The big take-away: the divided Washington climate reflects divided public opinion. Overall, 49 percent of Americans believe “the government has not gone far enough in regulating financial institutions and markets, leaving the country at risk of another financial crisis,” while 42 percent say the government has gone too far, “making it harder for the economy to grow.” The remaining 9 percent are satisfied with the current amount of financial regulation.

At least one piece of data stands out when it comes to who likes — and doesn’t like — financial regulation.

Public Opinion by the Numbers

As one might expect, citizen opinion on financial regulation trackers pretty clearly aligns with political affiliation. By roughly two-to-one, Republicans and Republican-leaning independents favor the belief that regulations have gone too far — 63 percent — to the 31 percent that believe more regulation is necessary.

The trend snaps the opposite direction among Democrats and Democratic-leaning independents — 62 percent favor more regulation as opposed to 29 percent that think it has gone too far.

That partisan gap is a fairly consistent feature of this data set, and has held more or less since Pew first started surveying the question in 2013.

Age also played an important part in the view. Among Americans younger than 30, only a third say the government has gone too far in regulating financial institutions, while about 52 percent feel that more regulation is needed. Among older Americans, the divide is closer: 40 percent of those older than 65 believe government oversight has been insufficient, and 46 percent believe regulators have gone too far.

“As Donald Trump and congressional Republicans take steps to roll back Obama-era financial regulations, the public remains divided over whether regulations of financial institutions have gone too far or not gone far enough,” Samantha Smith, a Pew research assistant noted of the results.

A country divided — though there’s one area where the division is particularly stark and notable.

Education Level Makes a Difference

The more educated one is, the more likely one is to believe in additional financial regulation. Among those with at least a four-year degree, 56 percent want more regulation, while just 34 percent say regulation has gone too far.

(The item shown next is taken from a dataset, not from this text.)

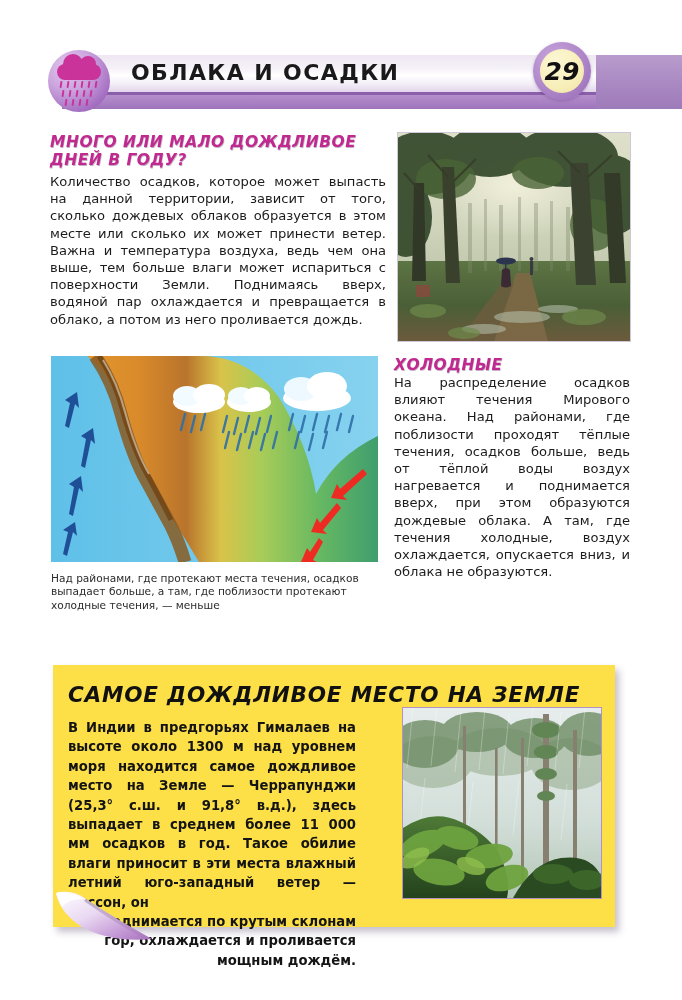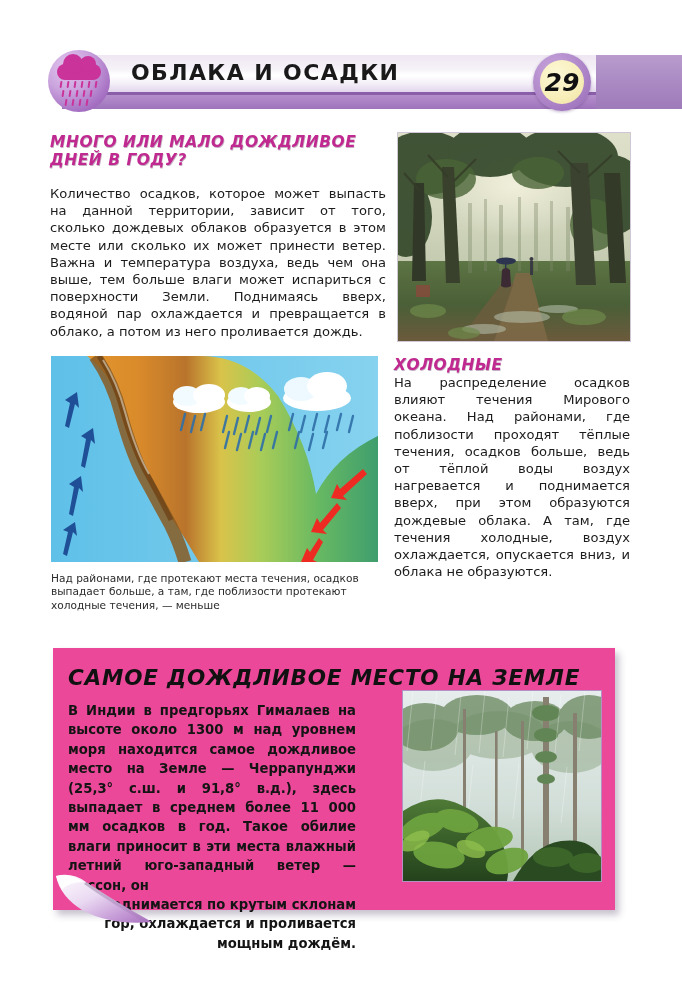"29" .page-number { top: 53px -> 42px }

By comparison, among those with no more than a high school diploma, 41 percent report thinking that there has not been enough regulation of the financial sector, while 51 percent say the government has gone too far regulating these institutions.

That figure should jump out a little bit, because consumers with a high school degree — as opposed to a four-year degree or higher — are also among the groups of citizens that are A) most likely to be underbanked and B) most likely to use alternative financial services like payday loans. High school graduates outnumber college graduates when it comes to seeking payday loans each year.

Which means this is a case where perhaps having more education might mean one knows less about a topic — like how financial regulations can make life harder. It seems at least worth noting that 51 percent of the population most likely to be affected by regulations (which are often explicitly sold as a form of protection for undereducated consumers) would like there to be less of them.

What, if any, difference public opinion will make on this issue — given the rather staggeringly stacked emotions on both sides in the federal legislature — remains to be seen. But it seems something needs fixing, since at present only nine percent of the country thinks it is being competently financially regulated.